RESTON, Va. – March 23, 2018 – comScore, Inc. (OTC: SCOR) today announced it expects to file its Annual Report on Form 10-K for the year ended December 31, 2017 with the Securities and Exchange Commission (the "SEC") today, Friday, March 23, after market hours. The 10-K will contain audited consolidated financial statements for the years ended December 31, 2017, 2016 and 2015, and include unaudited restated results for 2014 and 2013. comScore also expects to file its Quarterly Reports on Form 10-Q for the quarters ended September 30, June 30 and March 31, 2017 with the SEC on March 23.

comScore also announced that it intends to provide a business update in a conference call on Monday, March 26 at 8:00 a.m. ET.

To access this call, dial (866) 547-1509 (domestic) or (920) 663-6208 (international) and reference conference ID 6736369. Investors are advised to dial in at least 10 minutes prior to the call to register.

Additionally, a live webcast of the conference call will be available on the Investor Relations section of the company's website at http://ir.comscore.com/events.cfm.

Following the conference call, a replay will be available via webcast at
http://ir.comscore.com/events-presentations.

Cautionary Note Regarding Forward-Looking Statements
This press release contains forward-looking statements within the meaning of federal and state securities laws, including, without limitation, comScore's expectations as to the timing of its filings on Form 10-K and Form 10-Q and its plans to provide a business update on March 26, 2018. These statements involve risks and uncertainties that could cause actual events to differ materially from expectations, including, but not limited to, comScore's ability to achieve its expected timeline and plans.
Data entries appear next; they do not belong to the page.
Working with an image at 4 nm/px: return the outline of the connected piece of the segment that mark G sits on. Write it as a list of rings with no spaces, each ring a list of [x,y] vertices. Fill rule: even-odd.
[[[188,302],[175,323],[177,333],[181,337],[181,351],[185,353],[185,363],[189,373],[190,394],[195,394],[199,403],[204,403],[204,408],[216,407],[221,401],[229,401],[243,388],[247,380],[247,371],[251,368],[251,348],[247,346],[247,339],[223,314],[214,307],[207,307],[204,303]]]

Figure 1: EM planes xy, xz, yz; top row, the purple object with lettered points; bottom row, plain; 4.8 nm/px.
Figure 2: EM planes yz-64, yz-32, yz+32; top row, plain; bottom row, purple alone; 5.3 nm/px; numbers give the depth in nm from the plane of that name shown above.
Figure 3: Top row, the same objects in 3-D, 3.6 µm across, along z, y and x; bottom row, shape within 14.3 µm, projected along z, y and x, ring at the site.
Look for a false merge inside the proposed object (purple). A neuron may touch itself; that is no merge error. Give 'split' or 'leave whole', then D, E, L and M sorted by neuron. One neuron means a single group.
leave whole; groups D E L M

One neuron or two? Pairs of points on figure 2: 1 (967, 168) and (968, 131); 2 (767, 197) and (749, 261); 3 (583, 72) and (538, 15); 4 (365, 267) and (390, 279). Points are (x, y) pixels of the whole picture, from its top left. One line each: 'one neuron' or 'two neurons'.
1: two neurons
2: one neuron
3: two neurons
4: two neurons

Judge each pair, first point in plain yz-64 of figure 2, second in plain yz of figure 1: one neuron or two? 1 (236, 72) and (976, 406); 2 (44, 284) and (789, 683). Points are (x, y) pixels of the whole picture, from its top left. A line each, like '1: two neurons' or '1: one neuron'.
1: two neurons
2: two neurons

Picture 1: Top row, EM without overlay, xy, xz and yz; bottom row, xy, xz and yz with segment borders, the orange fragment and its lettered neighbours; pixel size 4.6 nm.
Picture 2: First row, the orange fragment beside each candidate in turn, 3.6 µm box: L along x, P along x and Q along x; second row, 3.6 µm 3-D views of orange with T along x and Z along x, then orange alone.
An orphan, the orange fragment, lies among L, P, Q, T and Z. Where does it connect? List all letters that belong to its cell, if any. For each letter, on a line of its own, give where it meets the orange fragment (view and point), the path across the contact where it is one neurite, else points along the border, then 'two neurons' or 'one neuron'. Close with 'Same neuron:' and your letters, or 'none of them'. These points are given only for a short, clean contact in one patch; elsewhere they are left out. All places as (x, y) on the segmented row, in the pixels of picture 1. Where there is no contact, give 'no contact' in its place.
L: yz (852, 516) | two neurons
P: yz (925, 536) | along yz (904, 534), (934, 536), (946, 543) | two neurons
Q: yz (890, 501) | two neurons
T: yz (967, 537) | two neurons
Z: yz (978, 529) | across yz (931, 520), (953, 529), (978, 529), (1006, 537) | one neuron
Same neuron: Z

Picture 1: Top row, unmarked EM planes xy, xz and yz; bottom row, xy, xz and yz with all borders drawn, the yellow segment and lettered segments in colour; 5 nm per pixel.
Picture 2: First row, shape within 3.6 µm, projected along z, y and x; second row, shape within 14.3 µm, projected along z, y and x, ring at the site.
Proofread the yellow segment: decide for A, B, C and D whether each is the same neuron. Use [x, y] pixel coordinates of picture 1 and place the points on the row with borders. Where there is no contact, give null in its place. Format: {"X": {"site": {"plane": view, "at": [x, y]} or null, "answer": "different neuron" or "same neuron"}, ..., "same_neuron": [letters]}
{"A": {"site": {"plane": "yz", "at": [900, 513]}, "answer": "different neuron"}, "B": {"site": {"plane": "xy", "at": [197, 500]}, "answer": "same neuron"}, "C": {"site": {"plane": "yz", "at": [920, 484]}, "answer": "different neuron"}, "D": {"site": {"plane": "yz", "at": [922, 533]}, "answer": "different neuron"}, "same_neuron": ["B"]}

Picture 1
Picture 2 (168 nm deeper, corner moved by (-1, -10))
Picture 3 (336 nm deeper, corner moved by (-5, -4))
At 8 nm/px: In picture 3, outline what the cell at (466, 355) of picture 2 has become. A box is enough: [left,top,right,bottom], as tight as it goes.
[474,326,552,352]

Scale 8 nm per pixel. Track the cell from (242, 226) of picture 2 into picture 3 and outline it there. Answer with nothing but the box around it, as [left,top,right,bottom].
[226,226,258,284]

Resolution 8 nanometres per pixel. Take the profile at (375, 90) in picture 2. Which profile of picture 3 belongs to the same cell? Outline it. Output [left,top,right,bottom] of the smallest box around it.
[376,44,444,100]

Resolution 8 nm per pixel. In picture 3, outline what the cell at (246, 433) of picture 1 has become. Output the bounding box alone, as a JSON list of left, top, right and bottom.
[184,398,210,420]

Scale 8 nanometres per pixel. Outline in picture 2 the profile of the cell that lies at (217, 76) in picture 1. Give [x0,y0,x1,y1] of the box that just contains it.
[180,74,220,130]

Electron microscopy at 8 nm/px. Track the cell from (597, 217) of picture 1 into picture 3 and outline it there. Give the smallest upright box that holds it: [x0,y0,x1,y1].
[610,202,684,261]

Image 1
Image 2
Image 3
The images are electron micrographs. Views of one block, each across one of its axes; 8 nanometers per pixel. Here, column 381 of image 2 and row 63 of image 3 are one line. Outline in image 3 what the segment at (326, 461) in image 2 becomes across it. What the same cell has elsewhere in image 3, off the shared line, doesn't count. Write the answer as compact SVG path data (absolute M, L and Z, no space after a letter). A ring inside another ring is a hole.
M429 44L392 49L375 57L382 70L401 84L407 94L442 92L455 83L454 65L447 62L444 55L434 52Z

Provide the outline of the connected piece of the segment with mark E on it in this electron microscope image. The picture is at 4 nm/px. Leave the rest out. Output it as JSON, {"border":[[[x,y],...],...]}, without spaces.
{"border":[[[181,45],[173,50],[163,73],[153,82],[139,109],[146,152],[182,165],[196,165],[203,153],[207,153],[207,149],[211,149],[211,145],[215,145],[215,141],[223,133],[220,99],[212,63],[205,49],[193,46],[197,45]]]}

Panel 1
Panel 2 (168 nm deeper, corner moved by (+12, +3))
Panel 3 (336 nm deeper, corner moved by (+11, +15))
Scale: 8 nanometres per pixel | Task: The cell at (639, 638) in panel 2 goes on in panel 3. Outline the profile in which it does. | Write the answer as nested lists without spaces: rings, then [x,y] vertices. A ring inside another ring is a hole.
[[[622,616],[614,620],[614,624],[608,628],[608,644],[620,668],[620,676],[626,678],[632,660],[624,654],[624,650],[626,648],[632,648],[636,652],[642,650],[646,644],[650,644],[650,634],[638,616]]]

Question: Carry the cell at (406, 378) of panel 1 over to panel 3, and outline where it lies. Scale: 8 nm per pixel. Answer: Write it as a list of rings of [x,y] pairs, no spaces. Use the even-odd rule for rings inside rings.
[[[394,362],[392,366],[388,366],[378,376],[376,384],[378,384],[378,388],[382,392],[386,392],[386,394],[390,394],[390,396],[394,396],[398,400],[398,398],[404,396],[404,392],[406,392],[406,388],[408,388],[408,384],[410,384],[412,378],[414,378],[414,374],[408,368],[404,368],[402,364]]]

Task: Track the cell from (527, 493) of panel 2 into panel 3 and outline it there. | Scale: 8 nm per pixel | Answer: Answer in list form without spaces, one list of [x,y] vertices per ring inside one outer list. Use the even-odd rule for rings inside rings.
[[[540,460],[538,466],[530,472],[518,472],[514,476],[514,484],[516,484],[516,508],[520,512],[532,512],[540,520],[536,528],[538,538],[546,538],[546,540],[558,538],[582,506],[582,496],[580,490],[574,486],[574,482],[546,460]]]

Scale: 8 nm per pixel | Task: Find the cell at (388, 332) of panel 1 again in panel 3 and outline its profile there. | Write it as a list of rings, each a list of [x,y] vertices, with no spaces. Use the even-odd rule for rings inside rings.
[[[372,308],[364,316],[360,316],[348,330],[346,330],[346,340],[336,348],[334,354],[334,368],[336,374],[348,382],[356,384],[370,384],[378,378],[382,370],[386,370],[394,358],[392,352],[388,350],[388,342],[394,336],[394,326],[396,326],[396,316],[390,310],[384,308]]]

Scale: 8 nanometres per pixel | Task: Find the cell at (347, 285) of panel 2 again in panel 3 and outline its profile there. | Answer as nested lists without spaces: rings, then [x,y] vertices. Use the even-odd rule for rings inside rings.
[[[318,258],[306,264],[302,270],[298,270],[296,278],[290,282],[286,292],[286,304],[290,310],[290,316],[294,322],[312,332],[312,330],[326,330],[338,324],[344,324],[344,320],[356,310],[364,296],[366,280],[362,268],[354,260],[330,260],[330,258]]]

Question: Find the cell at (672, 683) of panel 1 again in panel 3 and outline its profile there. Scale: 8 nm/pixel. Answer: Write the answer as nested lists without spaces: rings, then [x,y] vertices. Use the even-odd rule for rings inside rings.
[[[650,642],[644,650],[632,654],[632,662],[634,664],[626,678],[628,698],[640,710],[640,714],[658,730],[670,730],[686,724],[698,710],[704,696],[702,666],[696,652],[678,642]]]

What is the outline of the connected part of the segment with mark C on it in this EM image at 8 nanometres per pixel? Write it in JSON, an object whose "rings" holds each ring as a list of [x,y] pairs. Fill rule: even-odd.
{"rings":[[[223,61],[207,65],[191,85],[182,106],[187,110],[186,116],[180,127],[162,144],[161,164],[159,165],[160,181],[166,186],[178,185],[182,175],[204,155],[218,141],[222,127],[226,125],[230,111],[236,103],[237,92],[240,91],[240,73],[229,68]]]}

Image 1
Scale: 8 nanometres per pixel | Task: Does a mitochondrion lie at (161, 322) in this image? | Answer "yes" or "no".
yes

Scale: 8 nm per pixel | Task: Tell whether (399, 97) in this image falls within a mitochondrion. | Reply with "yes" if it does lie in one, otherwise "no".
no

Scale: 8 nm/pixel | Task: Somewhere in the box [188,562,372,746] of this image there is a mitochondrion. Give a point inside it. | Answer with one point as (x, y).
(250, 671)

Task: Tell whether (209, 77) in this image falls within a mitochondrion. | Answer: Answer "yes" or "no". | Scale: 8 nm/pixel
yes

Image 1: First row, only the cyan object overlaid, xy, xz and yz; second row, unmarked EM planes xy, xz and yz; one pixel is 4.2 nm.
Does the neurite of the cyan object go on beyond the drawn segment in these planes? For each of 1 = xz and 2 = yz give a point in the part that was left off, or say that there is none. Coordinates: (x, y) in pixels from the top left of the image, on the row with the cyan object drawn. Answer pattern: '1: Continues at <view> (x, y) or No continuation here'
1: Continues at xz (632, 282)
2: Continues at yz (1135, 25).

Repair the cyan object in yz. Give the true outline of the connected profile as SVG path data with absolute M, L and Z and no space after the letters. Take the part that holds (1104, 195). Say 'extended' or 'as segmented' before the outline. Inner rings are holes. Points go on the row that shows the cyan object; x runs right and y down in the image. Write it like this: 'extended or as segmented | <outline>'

For additional discussion of risk factors, please refer to comScore's respective Annual Reports on Form 10-K, Quarterly Reports on Form 10-Q, and other filings that comScore makes from time to time with the SEC, which are available on the SEC's website (www.sec.gov).

Investors are cautioned not to place undue reliance on our forward-looking statements, which speak only as of the date such statements are made. comScore does not intend or undertake any obligation to publicly update any forward-looking statements to reflect events, circumstances or new information after the date of this press release, or to reflect the occurrence of unanticipated events.